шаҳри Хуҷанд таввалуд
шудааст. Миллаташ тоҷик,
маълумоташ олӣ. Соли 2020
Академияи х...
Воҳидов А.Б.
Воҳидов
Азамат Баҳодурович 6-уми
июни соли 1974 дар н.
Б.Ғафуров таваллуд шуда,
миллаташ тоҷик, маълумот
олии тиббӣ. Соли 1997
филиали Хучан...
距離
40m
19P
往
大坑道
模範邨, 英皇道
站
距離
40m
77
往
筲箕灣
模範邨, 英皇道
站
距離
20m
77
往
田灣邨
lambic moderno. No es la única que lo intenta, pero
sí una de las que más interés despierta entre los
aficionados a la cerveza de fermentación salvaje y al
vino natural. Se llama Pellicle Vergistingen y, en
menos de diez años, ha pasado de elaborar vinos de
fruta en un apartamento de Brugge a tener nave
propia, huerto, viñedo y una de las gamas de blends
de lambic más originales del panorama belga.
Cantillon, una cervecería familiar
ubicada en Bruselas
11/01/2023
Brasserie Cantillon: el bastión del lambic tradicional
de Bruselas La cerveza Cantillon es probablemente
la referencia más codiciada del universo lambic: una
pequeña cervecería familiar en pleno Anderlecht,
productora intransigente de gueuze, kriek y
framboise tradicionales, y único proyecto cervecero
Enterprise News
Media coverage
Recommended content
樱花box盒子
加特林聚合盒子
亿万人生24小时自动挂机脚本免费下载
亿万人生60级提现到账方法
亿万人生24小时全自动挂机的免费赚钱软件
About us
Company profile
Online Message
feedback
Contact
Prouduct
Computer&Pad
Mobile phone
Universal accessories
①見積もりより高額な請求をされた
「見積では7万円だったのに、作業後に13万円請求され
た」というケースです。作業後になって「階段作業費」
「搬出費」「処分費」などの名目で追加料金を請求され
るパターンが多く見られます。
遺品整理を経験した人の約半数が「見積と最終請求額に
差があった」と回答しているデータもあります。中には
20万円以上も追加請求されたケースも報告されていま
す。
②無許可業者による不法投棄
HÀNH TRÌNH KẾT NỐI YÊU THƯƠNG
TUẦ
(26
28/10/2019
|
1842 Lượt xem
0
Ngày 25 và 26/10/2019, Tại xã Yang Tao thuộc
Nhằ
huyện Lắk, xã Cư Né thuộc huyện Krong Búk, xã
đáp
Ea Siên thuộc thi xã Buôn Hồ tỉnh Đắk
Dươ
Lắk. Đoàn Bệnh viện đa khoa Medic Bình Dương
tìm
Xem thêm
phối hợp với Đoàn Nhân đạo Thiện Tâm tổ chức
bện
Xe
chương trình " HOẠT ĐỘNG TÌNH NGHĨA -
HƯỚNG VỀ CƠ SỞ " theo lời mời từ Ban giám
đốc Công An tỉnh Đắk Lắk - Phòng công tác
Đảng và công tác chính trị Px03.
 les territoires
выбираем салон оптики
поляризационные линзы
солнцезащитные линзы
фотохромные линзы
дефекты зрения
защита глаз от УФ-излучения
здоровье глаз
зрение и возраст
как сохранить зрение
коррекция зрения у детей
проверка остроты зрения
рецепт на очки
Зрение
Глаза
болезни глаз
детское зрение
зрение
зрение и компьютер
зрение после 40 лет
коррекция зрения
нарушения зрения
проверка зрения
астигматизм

EXERCISE INSTRUCTIONS |
Return the number of lines containing the word "коррекция" in these records, with no additional output.

EXERCISE SOLUTION |
2